Tight estimates for convergence of some non-stationary consensus algorithms

Tight estimates for convergence of some non-stationary consensus algorithms

Abstract

The present paper is devoted to estimating the speed of convergence towards consensus for a general class of discrete-time multi-agent systems. In the systems considered here, both the topology of the interconnection graph and the weight of the arcs are allowed to vary as a function of time. Under the hypothesis that some spanning tree structure is preserved along time, and that some nonzero minimal weight of the information transfer along this tree is guaranteed, an estimate of the contraction rate is given. The latter is expressed explicitly as the spectral radius of some matrix depending upon the tree depth and the lower bounds on the weights.

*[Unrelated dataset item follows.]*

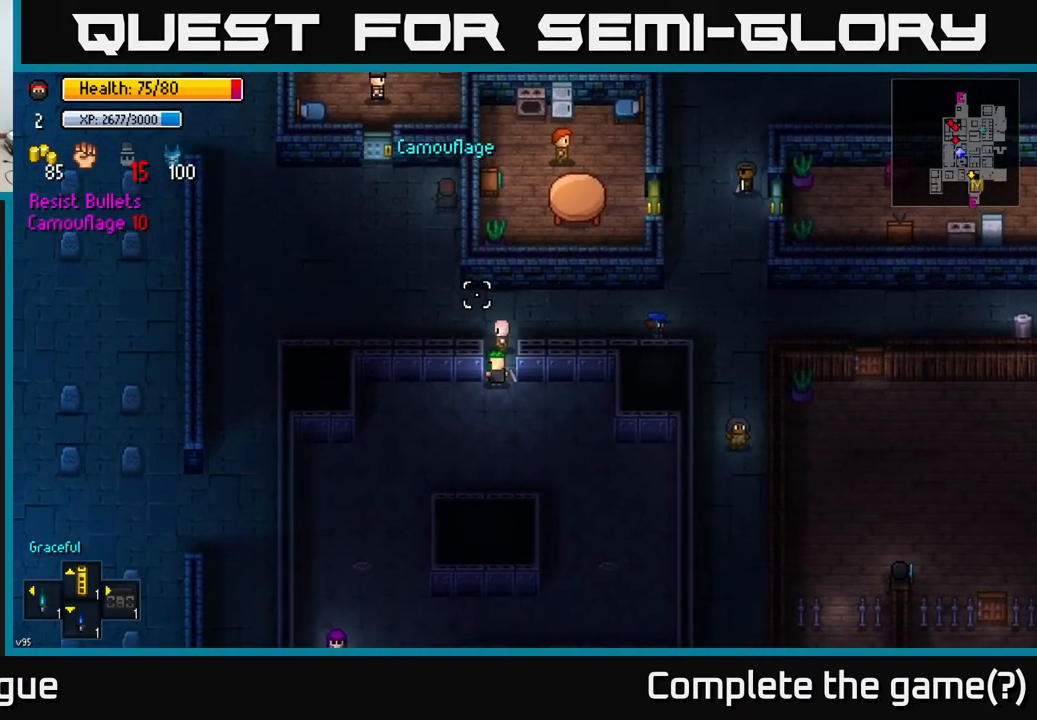
{"buttons": [], "left_stick": "down-right", "right_stick": "down", "events": [[150, "left_stick", "down"], [467, "left_stick", "down-right"]]}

Keywords: multiagent systems; distributed consensus; convergence rate; linear time-varying systems; uncertain systems; stochastic matrices; Perron-Frobenius theory; mixing rates.

1 Introduction

Appeared in the areas of communication networks, control theory and parallel computation, the analytical study of ways for reaching consensus in a population of agents is a problem of broad interest in many fields of science and technology; see [2] for references. Of particular interest is the question of estimating how quickly consensus is reached on the basis of few qualitative (mainly topological) information as well as basic quantitative information on the network (mainly the strength of reciprocal influences).

Originally, this problem was considered in the context of stationary networks. For Markov chains that are homogeneous (that is stationary in the vocabulary of dynamical systems), it amounts to quantify the speed at which steady-state probability distribution is achieved, and is therefore directly related to finding an a priori estimate to the second largest eigenvalue of a stochastic matrix. Classical works on this subject are due to Cheeger and Diaconis, [6, 8], see also [11] for improved bounds, as well as [19, 14] and [18] for a survey. The latter concern reversible Markov chains, for example when the transition matrix is symmetric, see e.g. [9] for the non-reversible case.

Among the classical contributions which instead deal with time-varying interactions we refer to the work of Cohn, [7], where asymptotic convergence is proved, but neglecting the issue of relating topology and guaranteed convergence rates. Tsitsiklis et al. also provided important qualitative contributions to this subject [20, 21, 3], as well as Moreau [15]. See also [1] for further nonlinear results. In particular, the role of connectivity of the communication graph in the convergence of consensus and spanning trees has been recognised and finely analysed [15, 5, 16].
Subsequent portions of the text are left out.